In advanced semiconductor fabrication processes, with design features now regularly at or below sixteen nanometers, real circuit component behavior is not always sufficiently straightforward that such analysis approximations are adequate. The approximation of the actual circuit waveform provided by the STA timing event for example may be too imprecise to verify the design's timing correctness. Even simple circuit blocks may prove challenging to characterize accurately with existing static timing methods in some circumstances.
A conceptually simple equivalent circuit block to be approximately characterized for STA may comprise merely a driver that drives a receiver, generally via an interconnect network. Drivers and receivers may comprise a variety of components, such as logic gates and their combinations for example. The interconnect network may be described by a network of resistors and capacitors (an RC network) that mimics the interconnect network behavior in a computationally inexpensive manner, or by a look-up table that provides descriptive information without requiring detailed simulation. Interconnect modeling has become well developed in the art. Focus therefore shifts to the role of the receiver in timing estimation. The electrical load the receiver places on a driver has become a significant part of the overall electrical load seen by the driver, and merits further modeling attention.

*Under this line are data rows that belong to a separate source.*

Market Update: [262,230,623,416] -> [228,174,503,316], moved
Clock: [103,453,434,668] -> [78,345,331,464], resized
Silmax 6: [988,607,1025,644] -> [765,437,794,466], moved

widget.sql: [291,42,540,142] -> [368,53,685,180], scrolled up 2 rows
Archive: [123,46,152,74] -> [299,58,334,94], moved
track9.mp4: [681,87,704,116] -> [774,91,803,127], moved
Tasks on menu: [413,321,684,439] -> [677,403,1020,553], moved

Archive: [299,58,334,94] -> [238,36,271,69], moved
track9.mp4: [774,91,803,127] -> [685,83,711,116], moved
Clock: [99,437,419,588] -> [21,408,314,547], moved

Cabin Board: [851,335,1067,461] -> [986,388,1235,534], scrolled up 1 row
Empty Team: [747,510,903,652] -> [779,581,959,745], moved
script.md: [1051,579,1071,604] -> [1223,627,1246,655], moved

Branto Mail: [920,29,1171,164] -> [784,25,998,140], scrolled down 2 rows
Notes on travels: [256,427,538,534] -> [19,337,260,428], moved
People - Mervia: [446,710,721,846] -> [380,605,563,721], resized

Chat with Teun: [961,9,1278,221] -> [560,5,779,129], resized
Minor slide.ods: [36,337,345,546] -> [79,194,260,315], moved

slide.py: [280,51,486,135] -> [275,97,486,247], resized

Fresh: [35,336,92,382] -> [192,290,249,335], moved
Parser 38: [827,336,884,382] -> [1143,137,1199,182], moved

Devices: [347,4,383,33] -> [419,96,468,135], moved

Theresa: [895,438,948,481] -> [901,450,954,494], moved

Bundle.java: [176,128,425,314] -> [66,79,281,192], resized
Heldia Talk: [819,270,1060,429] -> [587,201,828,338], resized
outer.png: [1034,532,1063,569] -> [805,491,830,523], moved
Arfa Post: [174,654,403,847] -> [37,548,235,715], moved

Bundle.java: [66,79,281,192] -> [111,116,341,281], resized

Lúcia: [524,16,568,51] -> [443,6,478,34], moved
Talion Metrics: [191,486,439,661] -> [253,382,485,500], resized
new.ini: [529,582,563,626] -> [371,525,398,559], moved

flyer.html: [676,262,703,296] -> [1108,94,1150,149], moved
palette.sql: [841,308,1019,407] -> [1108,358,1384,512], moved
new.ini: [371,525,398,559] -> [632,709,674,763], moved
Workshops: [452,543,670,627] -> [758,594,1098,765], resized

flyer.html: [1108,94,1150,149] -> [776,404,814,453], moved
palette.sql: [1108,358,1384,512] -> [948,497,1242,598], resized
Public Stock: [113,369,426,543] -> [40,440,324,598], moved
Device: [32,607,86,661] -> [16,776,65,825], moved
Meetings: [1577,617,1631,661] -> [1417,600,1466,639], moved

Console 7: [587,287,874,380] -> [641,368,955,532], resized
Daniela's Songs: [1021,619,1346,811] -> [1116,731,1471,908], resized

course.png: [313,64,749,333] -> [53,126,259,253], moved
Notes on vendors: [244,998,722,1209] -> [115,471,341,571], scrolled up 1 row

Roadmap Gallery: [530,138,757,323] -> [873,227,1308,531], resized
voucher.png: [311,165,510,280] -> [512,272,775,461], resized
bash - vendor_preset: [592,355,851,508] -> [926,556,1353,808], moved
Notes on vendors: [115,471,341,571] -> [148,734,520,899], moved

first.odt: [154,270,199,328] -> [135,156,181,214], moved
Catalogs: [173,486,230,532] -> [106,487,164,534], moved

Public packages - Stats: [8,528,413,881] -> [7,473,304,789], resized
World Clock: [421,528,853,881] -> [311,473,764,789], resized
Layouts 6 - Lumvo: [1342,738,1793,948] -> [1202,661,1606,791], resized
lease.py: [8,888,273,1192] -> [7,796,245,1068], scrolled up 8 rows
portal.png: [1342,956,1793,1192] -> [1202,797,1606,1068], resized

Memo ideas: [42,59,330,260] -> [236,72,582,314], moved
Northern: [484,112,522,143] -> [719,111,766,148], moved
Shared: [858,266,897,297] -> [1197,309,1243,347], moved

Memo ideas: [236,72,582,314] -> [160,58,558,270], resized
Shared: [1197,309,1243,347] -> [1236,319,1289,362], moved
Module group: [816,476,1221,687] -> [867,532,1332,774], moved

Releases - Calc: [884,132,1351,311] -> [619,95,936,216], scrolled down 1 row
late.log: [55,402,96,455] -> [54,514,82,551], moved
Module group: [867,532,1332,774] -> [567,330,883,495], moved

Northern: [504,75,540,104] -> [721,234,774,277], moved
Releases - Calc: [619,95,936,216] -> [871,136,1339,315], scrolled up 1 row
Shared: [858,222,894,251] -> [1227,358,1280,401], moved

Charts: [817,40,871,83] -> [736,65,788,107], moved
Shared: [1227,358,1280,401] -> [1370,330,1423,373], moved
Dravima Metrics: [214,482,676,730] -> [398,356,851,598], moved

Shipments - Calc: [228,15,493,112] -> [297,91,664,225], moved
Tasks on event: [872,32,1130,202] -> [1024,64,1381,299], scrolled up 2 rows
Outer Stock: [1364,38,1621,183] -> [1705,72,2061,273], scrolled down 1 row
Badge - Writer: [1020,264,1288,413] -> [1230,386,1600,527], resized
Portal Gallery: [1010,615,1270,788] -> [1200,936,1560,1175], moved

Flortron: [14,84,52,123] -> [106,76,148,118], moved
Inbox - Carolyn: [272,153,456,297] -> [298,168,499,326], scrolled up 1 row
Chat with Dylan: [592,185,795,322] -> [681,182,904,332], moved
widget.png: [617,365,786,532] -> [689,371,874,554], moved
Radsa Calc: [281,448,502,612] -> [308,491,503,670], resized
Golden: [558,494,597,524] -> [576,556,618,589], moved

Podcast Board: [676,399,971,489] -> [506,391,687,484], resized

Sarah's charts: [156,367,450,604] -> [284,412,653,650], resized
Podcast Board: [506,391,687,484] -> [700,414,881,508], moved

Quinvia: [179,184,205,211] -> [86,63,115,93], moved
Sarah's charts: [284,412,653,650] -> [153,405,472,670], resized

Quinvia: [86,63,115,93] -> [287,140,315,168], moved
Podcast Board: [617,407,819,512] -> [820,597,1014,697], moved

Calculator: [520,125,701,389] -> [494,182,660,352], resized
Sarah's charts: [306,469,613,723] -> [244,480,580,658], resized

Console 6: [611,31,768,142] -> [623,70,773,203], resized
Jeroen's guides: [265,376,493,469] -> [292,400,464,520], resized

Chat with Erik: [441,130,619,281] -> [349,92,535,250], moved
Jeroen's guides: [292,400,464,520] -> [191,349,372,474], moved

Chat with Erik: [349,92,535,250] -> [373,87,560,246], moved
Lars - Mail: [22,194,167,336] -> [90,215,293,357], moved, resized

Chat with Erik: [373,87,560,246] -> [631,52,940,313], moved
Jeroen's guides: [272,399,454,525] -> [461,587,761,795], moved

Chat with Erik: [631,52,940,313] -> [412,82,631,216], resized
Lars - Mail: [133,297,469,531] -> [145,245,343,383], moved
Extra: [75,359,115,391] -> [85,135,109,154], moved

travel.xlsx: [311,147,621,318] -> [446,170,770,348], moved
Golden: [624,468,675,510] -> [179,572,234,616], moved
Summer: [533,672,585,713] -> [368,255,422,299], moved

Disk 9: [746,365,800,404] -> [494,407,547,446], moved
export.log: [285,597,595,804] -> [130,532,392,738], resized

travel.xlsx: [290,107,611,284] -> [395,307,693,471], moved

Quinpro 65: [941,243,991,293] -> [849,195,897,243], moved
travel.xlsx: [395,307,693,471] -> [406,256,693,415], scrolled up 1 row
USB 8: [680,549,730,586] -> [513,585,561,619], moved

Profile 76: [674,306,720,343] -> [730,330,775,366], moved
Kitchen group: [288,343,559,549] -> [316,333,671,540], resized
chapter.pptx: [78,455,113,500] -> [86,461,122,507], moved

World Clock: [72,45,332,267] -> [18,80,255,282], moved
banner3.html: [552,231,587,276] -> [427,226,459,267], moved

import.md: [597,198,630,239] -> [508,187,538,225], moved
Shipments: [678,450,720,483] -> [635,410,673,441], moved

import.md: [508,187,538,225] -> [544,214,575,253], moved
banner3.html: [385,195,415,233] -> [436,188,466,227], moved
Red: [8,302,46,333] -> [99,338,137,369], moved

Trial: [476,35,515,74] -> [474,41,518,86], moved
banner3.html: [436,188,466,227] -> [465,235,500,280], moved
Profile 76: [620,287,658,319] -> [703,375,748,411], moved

The receiver input capacitance becomes larger as a fraction of the total capacitance driven by a driver as design features are reduced in size. The electrical behavior of the receiver input capacitance also becomes less static and more dynamic at smaller geometries, meaning the time dependence and voltage dependence of the receiver becomes more complicated. The resulting nonlinear receiver capacitance is a leading cause of the resulting waveform anomalies that dominate delay calculation errors. Circuit timing analysis and verification accuracy therefore increasingly depend on the receiver load modeling accuracy.
The receiver load was traditionally modeled by a single “pin” capacitance obtained from a pre-characterized library. Prior art methods of adapting such capacitance models for more accuracy exist. One such method involves approximating the capacitance with an average value of a weighted sum of three individual values, with the weights found experimentally. The resulting transition time is then scaled by a “slew factor” computed from capacitance values at different voltage transition levels. This prior art method is simple and computationally fast, but is still inaccurate in some cases, and cannot capture physical phenomena well.
There are several important physical phenomena that are not currently well-modeled in digital circuit timing analysis, and more particularly in modeling receiver loads. One such phenomenon is the resistive shielding of the transistor gate capacitances, which results from the use of polysilicon transistor gates and contacts in advanced fabrication processes. Another phenomenon is the back-Miller effect, which is caused by coupling capacitance between a receiver's input and the first receiver output stage, particularly when the first receiver output stage is actively switching states. These effects tend to cause significant waveform anomalies that are not currently predicted accurately. As a result of the inadequacy of prior receiver load modeling efforts, the delays, transition rates, and other electrical measurements estimated by circuit timing tools may include significant errors.
The inventors have therefore developed an improved approach to more accurately modeling receiver loads in a circuit design, particularly for timing analysis of digital circuits.